Thursday, March 13, 2008

Bob and David


I've been hearing about this new thingy B & D are doing for HBO for a long time now.

They've both mentioned it at UCB and I'm all "Stop teasing me, you bastards!"

Now. Finally. Some news.

And it sounds fucking fantastic.

I'm no one so I had to get the info from MTV.


While it might have been a TV program, the influence of “Mr. Show” on the ensuing decade of both movies and television has been a substantial one. Now, David Cross and Bob Odenkirk are putting together a project that will once again team the warped comic masterminds.


“Bob and I are going to shoot something for HBO, a pilot, which was something we wrote,” Cross told us recently in Shreveport, Louisiana during a break from shooting the Jack Black-Michael Cera flick “Year One.” “It’s based on Bob’s idea, but we both co-wrote it and I’ll act in it.”


Although the duo’s return to Home Box Office will be like “Mr.
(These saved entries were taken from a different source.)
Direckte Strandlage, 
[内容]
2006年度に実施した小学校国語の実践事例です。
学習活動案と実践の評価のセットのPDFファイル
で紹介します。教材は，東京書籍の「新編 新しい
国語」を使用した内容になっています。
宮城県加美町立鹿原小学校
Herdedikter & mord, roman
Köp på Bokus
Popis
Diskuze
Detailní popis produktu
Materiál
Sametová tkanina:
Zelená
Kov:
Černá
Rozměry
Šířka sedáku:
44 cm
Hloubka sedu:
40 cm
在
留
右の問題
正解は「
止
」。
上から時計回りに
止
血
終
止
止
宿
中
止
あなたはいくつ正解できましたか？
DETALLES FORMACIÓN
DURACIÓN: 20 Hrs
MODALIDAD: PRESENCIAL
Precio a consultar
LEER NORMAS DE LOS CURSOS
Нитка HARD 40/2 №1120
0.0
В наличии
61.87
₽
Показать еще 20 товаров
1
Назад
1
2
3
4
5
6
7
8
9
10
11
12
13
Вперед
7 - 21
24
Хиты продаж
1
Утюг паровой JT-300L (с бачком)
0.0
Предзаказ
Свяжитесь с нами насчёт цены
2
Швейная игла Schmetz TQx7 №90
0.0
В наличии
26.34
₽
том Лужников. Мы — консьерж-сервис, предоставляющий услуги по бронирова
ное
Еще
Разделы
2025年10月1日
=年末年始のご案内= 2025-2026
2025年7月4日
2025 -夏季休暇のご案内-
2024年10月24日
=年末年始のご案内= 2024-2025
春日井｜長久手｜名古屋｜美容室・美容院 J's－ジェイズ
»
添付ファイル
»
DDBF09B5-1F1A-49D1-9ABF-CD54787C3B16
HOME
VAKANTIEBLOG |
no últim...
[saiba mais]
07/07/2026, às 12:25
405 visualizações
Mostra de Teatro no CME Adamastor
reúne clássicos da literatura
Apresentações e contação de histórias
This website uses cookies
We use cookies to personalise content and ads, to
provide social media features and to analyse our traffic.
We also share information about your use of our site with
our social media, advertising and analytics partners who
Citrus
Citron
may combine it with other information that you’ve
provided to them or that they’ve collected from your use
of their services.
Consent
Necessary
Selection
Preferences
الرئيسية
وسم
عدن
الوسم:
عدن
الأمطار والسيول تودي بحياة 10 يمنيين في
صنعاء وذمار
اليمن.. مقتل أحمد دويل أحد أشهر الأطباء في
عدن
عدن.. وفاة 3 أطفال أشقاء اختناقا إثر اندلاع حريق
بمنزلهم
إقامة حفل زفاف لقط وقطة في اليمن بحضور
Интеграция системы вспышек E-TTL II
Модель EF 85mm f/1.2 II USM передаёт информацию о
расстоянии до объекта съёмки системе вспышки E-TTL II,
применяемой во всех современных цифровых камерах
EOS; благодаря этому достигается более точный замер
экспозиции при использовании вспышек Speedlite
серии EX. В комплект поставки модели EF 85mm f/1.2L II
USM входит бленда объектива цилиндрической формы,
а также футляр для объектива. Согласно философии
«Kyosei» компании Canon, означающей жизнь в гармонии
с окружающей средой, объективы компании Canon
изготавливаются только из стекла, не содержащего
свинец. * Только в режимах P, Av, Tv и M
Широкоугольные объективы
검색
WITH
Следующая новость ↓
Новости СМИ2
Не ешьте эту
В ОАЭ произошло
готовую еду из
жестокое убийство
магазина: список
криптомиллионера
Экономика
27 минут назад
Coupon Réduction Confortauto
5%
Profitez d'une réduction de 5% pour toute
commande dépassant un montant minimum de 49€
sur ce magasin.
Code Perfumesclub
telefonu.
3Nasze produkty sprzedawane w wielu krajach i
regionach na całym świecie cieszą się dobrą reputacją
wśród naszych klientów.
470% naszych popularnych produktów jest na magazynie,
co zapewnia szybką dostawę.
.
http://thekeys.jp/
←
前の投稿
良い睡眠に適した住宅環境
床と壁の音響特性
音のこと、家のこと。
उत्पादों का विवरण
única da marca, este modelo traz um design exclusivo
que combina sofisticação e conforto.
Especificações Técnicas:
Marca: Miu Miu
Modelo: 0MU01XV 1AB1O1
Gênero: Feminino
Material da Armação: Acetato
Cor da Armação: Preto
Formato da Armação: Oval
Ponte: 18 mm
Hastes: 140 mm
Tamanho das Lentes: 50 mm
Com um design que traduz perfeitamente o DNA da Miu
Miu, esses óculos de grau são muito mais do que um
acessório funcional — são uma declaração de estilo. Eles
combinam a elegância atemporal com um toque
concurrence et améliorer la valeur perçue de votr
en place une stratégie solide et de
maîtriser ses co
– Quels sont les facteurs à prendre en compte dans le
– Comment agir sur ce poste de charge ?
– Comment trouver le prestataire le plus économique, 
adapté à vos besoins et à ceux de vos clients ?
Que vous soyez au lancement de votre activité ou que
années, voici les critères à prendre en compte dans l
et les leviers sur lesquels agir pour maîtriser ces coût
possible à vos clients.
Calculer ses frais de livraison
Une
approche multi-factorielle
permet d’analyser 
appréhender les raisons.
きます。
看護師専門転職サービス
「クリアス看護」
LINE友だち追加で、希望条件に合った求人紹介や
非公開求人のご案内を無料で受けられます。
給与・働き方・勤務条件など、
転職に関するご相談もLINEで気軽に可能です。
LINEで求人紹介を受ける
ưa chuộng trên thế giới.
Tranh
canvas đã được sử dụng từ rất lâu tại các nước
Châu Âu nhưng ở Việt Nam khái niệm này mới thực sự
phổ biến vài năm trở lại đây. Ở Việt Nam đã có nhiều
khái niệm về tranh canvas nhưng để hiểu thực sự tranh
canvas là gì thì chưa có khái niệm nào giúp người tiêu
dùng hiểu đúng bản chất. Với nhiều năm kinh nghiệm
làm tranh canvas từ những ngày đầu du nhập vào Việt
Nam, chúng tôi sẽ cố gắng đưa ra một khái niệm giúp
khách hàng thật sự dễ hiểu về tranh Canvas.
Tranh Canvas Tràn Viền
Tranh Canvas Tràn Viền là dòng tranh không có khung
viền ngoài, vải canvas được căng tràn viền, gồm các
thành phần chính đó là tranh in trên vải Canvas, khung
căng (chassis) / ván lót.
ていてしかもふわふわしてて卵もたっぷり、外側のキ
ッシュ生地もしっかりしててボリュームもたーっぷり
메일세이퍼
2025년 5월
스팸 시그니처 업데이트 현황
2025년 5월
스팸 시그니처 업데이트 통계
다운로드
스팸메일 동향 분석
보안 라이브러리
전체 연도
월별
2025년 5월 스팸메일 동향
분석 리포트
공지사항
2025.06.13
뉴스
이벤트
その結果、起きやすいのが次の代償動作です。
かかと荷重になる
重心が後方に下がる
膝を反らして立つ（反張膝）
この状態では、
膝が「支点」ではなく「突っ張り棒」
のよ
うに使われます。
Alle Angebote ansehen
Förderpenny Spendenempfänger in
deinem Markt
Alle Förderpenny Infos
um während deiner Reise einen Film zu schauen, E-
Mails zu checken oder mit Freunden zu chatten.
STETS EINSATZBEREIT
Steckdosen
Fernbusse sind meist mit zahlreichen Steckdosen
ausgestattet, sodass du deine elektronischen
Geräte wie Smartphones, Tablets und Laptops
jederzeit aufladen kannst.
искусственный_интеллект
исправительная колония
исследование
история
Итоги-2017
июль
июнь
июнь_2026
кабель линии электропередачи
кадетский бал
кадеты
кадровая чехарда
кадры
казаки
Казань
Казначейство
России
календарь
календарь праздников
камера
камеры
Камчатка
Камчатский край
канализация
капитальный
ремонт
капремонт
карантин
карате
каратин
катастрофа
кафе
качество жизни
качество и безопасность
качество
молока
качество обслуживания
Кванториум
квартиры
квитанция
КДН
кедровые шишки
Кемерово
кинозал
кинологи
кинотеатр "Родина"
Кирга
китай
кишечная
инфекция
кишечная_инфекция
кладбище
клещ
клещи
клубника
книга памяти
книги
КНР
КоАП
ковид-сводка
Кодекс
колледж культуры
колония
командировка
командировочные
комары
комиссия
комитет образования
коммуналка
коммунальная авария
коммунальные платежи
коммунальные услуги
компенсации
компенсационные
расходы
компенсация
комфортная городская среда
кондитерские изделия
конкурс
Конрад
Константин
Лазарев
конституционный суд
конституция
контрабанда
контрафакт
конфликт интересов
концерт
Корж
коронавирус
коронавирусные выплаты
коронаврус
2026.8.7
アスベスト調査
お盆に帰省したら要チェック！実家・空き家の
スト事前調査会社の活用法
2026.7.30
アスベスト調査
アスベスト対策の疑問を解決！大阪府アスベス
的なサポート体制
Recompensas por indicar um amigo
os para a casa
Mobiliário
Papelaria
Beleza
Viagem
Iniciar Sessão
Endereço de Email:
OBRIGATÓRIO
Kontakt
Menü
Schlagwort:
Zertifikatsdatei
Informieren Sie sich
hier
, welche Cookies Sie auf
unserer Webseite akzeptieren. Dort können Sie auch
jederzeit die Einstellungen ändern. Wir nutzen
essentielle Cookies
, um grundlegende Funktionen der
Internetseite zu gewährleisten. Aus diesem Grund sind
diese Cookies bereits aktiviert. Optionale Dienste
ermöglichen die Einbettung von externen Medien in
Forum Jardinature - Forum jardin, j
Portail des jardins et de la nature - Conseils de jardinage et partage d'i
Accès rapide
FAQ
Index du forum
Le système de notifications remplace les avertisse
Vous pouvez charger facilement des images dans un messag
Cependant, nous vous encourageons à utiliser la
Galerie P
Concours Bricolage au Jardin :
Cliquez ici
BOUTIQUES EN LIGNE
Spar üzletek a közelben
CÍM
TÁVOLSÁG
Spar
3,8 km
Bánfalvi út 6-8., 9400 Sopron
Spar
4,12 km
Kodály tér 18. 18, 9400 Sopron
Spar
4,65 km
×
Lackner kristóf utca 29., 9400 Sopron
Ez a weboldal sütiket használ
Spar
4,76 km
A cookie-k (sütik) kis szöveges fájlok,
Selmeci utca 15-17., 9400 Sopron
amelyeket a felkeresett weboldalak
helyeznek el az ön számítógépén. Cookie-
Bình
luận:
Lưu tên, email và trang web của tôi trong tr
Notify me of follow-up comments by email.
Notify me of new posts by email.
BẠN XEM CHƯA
Show” in some ways, Cross insisted that it will also play with the clichés of situation comedies. “It’s a sitcom,” the “Arrested Development” funnyman explained. “It will follow a traditional sitcom feeling, but will also feel like a big sketch, even though the characters will remain the same each week.”


“Hopefully, we’ll shoot it this April,” he continued. “The working title is ‘David’s Situation,’ but that could change.”


Also, since Bob and David will once again be existing in the realm of pay-TV, they hope to employ a “Grindhouse”-like gimmick that will exploit our collective hatred of ad breaks. “Because it’s HBO, we are going to write and shoot our own commercials that will probably have nothing to do with the show, and have two commercial breaks and have an epilogue and all that stuff,” Cross grinned, adding: “And if it comes naturally to swear, or have something a little more than you wouldn’t have on network TV, we’ll definitely do that.”


As for Odenkirk’s off-the-wall plot idea, Cross explained it thusly: “I’m playing me. I’ve left Hollywood, I’ve had it with Hollywood. I now write for in-flight magazines, and I’ve moved to a gated community in an unknown suburb; you don’t know where it is or what part of the country. I have two roommates - one is extreme right wing, a cranky conservative pro-America guy. The other is this left wing, hippie, liberal-activist guy. And I’m right in the middle.”


“They are both ridiculous, and crazy stuff happens, but in the reality of this world it’s not that crazy,” added Cross, saying that he and Odenkirk expect their “David’s Situation” pilot to get picked up and hopefully last a few seasons. “We would only do ten or twelve episodes for a season… personally, I would be happy to do six,” he grinned. “I don’t wanna spend that much time in L.A.”